(Material provided begins)

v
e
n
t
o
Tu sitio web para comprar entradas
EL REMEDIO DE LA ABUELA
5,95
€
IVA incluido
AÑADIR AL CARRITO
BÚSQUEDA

(Material provided ends)

## [What is required]
Copy the lines above exactly, beginning at the line containing "EL REMEDIO DE LA ABUELA" and stopping at the last line.

## [Exercise output]
EL REMEDIO DE LA ABUELA
5,95
€
IVA incluido
AÑADIR AL CARRITO
BÚSQUEDA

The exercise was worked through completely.